■ **TASK DETAILS**
An exact copy of the entries, with every picture omitted, is what is needed here.

(Dataset entries)

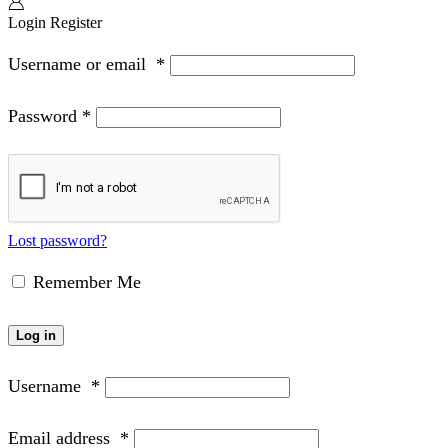
Login
Register
Username or email
*
Password
*
Lost password?
Remember Me
Log in
Username
*
Email address
*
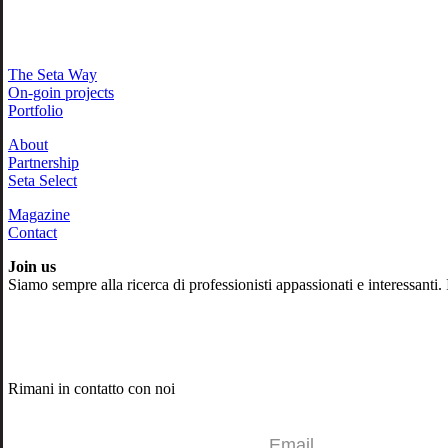
The Seta Way
On-goin projects
Portfolio
About
Partnership
Seta Select
Magazine
Contact
Join us
Siamo sempre alla ricerca di professionisti appassionati e interessanti.
Rimani in contatto con noi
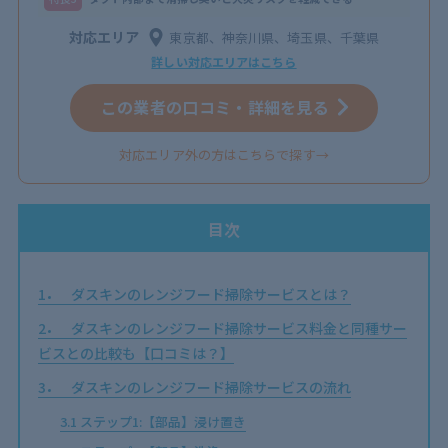
対応エリア
東京都、神奈川県、埼玉県、千葉県
詳しい対応エリアはこちら
この業者の口コミ・詳細を見る
対応エリア外の方はこちらで探す→
目次
1
ダスキンのレンジフード掃除サービスとは？
2
ダスキンのレンジフード掃除サービス料金と同種サー
ビスとの比較も【口コミは？】
3
ダスキンのレンジフード掃除サービスの流れ
3.1
ステップ1:【部品】浸け置き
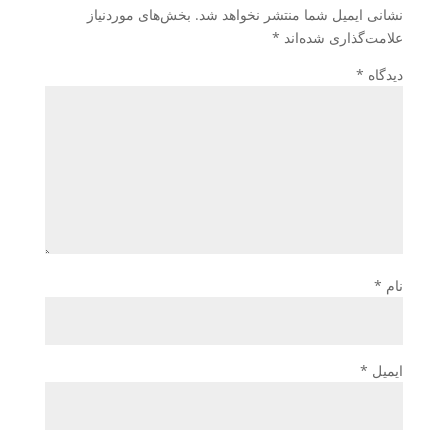
نشانی ایمیل شما منتشر نخواهد شد.
بخش‌های موردنیاز
علامت‌گذاری شده‌اند
*
دیدگاه
*
نام
*
ایمیل
*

■ **EXERCISE RESPONSE**
Login
Register
Username or email
*
Password
*
Lost password?
Remember Me
Log in
Username
*
Email address
*
The Seta Way
On-goin projects
Portfolio
About
Partnership
Seta Select
Magazine
Contact
Join us
Siamo sempre alla ricerca di professionisti appassionati e interessanti.
Rimani in contatto con noi
対応エリア
東京都、神奈川県、埼玉県、千葉県
詳しい対応エリアはこちら
この業者の口コミ・詳細を見る
対応エリア外の方はこちらで探す→
目次
1
ダスキンのレンジフード掃除サービスとは？
2
ダスキンのレンジフード掃除サービス料金と同種サー
ビスとの比較も【口コミは？】
3
ダスキンのレンジフード掃除サービスの流れ
3.1
ステップ1:【部品】浸け置き
نشانی ایمیل شما منتشر نخواهد شد.
بخش‌های موردنیاز
علامت‌گذاری شده‌اند
*
دیدگاه
*
نام
*
ایمیل
*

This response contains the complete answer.